Parenting and Staying Connected
Parenting is an integral part of homeschooling, in contrast to the division between parenting and education that occurs in conventional schooling. Take the time to address parenting issues promptly as they come up. Dovetail life skills and interpersonal skills with academic skills. Reassess daily where your child is most in need of support, and let that guide your approach for the day. Persistence, consistency, patience, and gentle repetition are valuable parenting investments that will pay off over time.

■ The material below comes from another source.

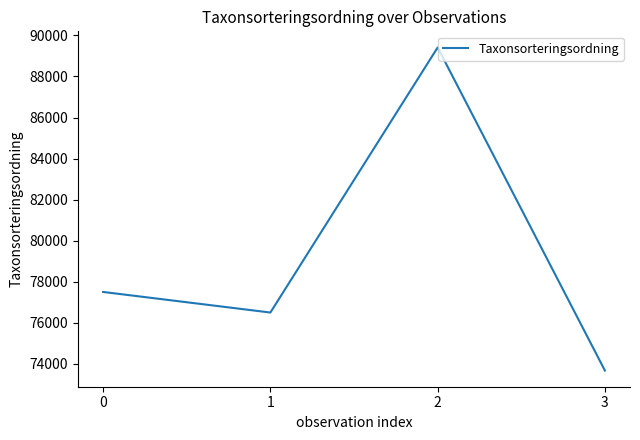

What is the difference between the values at 3 and 0?

3828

Homeschooling allows for constant physical presence, but emotional connectedness is an additional layer that deserves thoughtful care. Make it a point to regularly to connect with your child (and your partner) in ways that matter to both of you — without dividing your attention or multitasking. A little one-on-one attention can go a long way. If that is not possible, the book The Five Love Languages of Children can help you identify the kind of attention that will go the furthest with your child.
Express appreciation to your children, your partner, and the adults who help support your children, for their roles in your homeschooling endeavors. A set the expectation that you deserve appreciation for your own efforts. Successful homeschooling is a collaborative effort in which every family member plays a part. Make opportunities to celebrate yourselves and your accomplishments as a family whenever you can.
Working and Homeschooling
If you are balancing working and homeschooling, staying connected can feel like a super-sized challenge. (Many families do succeed at this, even with both parents working regularly.) Oak Meadow’s curriculum is designed to offer many opportunities to be flexible with schooling around other scheduling demands.
If you are splitting your time between work and homeschooling, use any flexibility you might have to keep things flowing as smoothly as possible for you and your family. Consider enlisting the help of a loving friend or family member, another homeschooling family, or a homeschooled teen to help nurture your child’s learning while you are working. Or get outside help with housework and other tasks so you can focus your attention directly on your child when you are available.
Aligning Your Expectations
Photo credit: Wolf-Frazier Family. Oak Meadow archives.
Photo credit: Wolf-Frazier Family. Oak Meadow archives.

Successful homeschooling families discuss and list their priorities, and focus on the top ones while letting the lesser ones go. Focus on your family’s highest priorities and make peace with the rest. Take care of yourself and nurture the connections within your family to avoid burnout. Make sure everyone in the family gets sufficient down time.
There is no one right way to live a homeschooling life, and (thankfully) there are many right ways to “do it all.” What elements and outcomes are most important to your family? Do not be afraid to align your expectations to your family’s capabilities. By tuning into your own family’s needs and crafting a personal definition of what “doing it all” means, you will succeed.